MATERIAL PROVIDED:
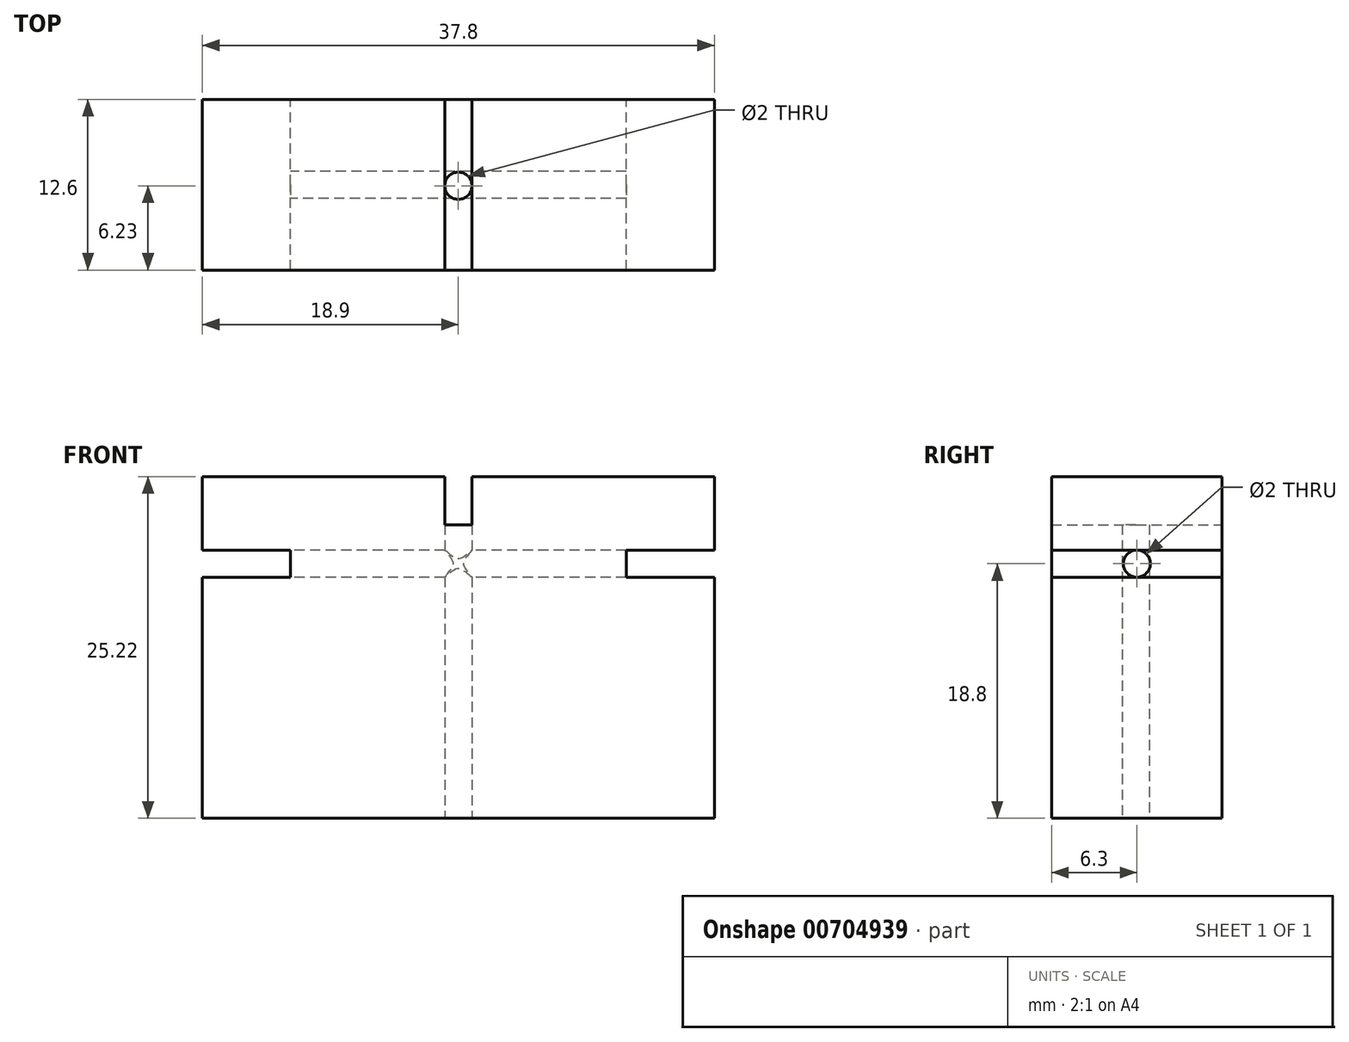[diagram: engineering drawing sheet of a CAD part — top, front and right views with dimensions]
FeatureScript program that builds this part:
annotation { "Feature Type Name" : "Feature", "Feature Type Description" : "" }
export const myFeature = defineFeature(function(context is Context, id is Id, definition is map)
    precondition{}
    {
        {
            var Q0;
            Q0=qCreatedBy(makeId("Front.planeOp"),FACE);
            var sketch = newSketch(context, id + "F0", { "sketchPlane" : qUnion([Q0])});
            skLineSegment(sketch, "E0.bottom", {"start": v(-18.9, 12.6) * mm, "end": v(-1, 12.6) * mm});
            skLineSegment(sketch, "E0.top", {"start": v(-18.9, -12.6) * mm, "end": v(18.9, -12.61) * mm});
            skLineSegment(sketch, "E0.left", {"start": v(-18.9, 12.6) * mm, "end": v(-18.9, 7.19) * mm});
            skLineSegment(sketch, "E0.right", {"start": v(18.9, 12.6) * mm, "end": v(18.9, 7.19) * mm});
            skPoint(sketch, "E0.middle", {"position": v(0, 0) * mm});
            skLineSegment(sketch, "E1", {"start": v(-1, 12.6) * mm, "end": v(-1, 9.06) * mm});
            skLineSegment(sketch, "E2", {"start": v(-1, 9.06) * mm, "end": v(0, 9.06) * mm});
            skLineSegment(sketch, "E3.MirrorCS", {"start": v(1, 12.6) * mm, "end": v(1, 9.06) * mm});
            skLineSegment(sketch, "E4.MirrorCS", {"start": v(1, 9.06) * mm, "end": v(0, 9.06) * mm});
            skLineSegment(sketch, "E5.trimOffspring", {"start": v(1, 12.6) * mm, "end": v(18.9, 12.61) * mm});
            skLineSegment(sketch, "E6", {"start": v(18.9, 7.2) * mm, "end": v(12.4, 7.2) * mm});
            skLineSegment(sketch, "E7", {"start": v(12.4, 7.2) * mm, "end": v(12.4, 5.2) * mm});
            skLineSegment(sketch, "E8", {"start": v(12.4, 5.2) * mm, "end": v(18.9, 5.2) * mm});
            skLineSegment(sketch, "E9.trimOffspring", {"start": v(18.9, 5.2) * mm, "end": v(18.9, -12.6) * mm});
            skLineSegment(sketch, "E10.MirrorCS", {"start": v(-18.9, 7.19) * mm, "end": v(-12.4, 7.19) * mm});
            skLineSegment(sketch, "E11.MirrorCS", {"start": v(-12.4, 7.2) * mm, "end": v(-12.4, 5.2) * mm});
            skLineSegment(sketch, "E12.MirrorCS", {"start": v(-12.4, 5.2) * mm, "end": v(-18.9, 5.2) * mm});
            skLineSegment(sketch, "E13.trimOffspring", {"start": v(-18.9, 5.2) * mm, "end": v(-18.9, -12.6) * mm});
            skSolve(sketch);
        }
        {
            var Q0;
            Q0 = qSketchRegion(id + "F0", true);
            extrude(context, id + "F1", {"entities" : qUnion([Q0]), "depth" : 12.6 * mm, "offsetDistance" : 25 * mm});
        }
        {
            var Q0;
            Q0=makeQuery(id+"F1.opExtrude","SWEPT_FACE",FACE,{"disambiguationData":[OSD([sQuery(id+"F0.wireOp",EDGE,"E0.top")])]});
            var sketch = newSketch(context, id + "F2", { "sketchPlane" : qUnion([Q0])});
            skLineSegment(sketch, "E14", {"start": v(0, 16.78) * mm, "end": v(0, -2.54) * mm, "construction": true});
            skLineSegment(sketch, "E15", {"start": v(-24.28, 6.37) * mm, "end": v(24.24, 6.37) * mm, "construction": true});
            skPoint(sketch, "E16", {"position": v(0, 6.37) * mm});
            skCircle(sketch, "E17", {"center": v(0, 6.37) * mm, "radius": 1 * mm});
            skSolve(sketch);
        }
        {
            var Q0;
            Q0=makeQuery(id+"F2.imprint","IMPRINT",FACE,{"disambiguationData":[TD([[makeQuery(id+"F2.imprint","IMPRINT",EDGE,{"derivedFrom":sQuery(id+"F2.wireOp",EDGE,"E17")}),1.0]])]});
            var Q1;
            Q1=makeQuery(id+"F2.imprint","IMPRINT",FACE,{"disambiguationData":[TD([[makeQuery(id+"F2.imprint","IMPRINT",EDGE,{"derivedFrom":sQuery(id+"F2.wireOp",EDGE,"01632166-f06f-4588-bbc3-6d80b79cbc2d0.MirrorC")}),-1.0]])]});
            var Q2;
            Q2=makeQuery(id+"F2.imprint","IMPRINT",FACE,{"disambiguationData":[TD([[makeQuery(id+"F2.imprint","IMPRINT",EDGE,{"derivedFrom":sQuery(id+"F2.wireOp",EDGE,"spDxz6Rt-2bDh-TdtU-N9AU-h3lXGEMHulBt")}),1.0]])]});
            var Q3;
            Q3=sQuery(id+"F2.wireOp",EDGE,"E17");
            extrude(context, id + "F3", {"entities" : qUnion([Q0, Q1, Q2]), "operationType" : NewBodyOperationType.REMOVE, "surfaceEntities" : qUnion([Q3]), "oppositeDirection" : true, "depth" : 22 * mm, "offsetDistance" : 25 * mm});
        }
        {
            var Q0;
            Q0=makeQuery(id+"F1.opExtrude","SWEPT_FACE",FACE,{"disambiguationData":[OSD([sQuery(id+"F0.wireOp",EDGE,"E11.MirrorCS")])]});
            var sketch = newSketch(context, id + "F4", { "sketchPlane" : qUnion([Q0])});
            skPoint(sketch, "E18", {"position": v(6.3, 6.2) * mm});
            skPoint(sketch, "E18.positionSnap0", {"position": v(6.3, 5.2) * mm});
            skCircle(sketch, "E19", {"center": v(6.3, 6.2) * mm, "radius": 1 * mm});
            skSolve(sketch);
        }
        {
            var Q0;
            {var subQ0=sQuery(id+"F4.wireOp",EDGE,"E19");var subQ1=sQuery(id+"F0.wireOp",EDGE,"E11.MirrorCS");var subQ2=makeQuery(id+"F4.imprint","INTERSECT",VERTEX,{"derivedFrom":[makeQuery(id+"F1.opExtrude","SWEPT_EDGE",EDGE,{"disambiguationData":[OSD([sQuery(id+"F0.wireOp",EDGE,"E10.MirrorCS"),subQ1])]}),subQ0]});Q0=makeQuery(id+"F4.imprint","IMPRINT",FACE,{"disambiguationData":[TD([[makeQuery(id+"F4.imprint","IMPRINT",EDGE,{"disambiguationData":[TD([[subQ2,-1.0]])],"derivedFrom":subQ0}),1.0]])]});}
            extrude(context, id + "F5", {"entities" : qUnion([Q0]), "operationType" : NewBodyOperationType.REMOVE, "endBound" : BoundingType.THROUGH_ALL, "oppositeDirection" : true, "depth" : 25 * mm, "offsetDistance" : 25 * mm});
        }
    });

CHALLENGE:
Render the lines above, from the first one through the line containing "export const myFeature" inclusive, as a JSON list of strings with one string per line and blank lines omitted. Leave the pictures out of the answer.

THE SOLUTION:
[
  "[diagram: engineering drawing sheet of a CAD part — top, front and right views with dimensions]",
  "FeatureScript program that builds this part:",
  "annotation { \"Feature Type Name\" : \"Feature\", \"Feature Type Description\" : \"\" }",
  "export const myFeature = defineFeature(function(context is Context, id is Id, definition is map)"
]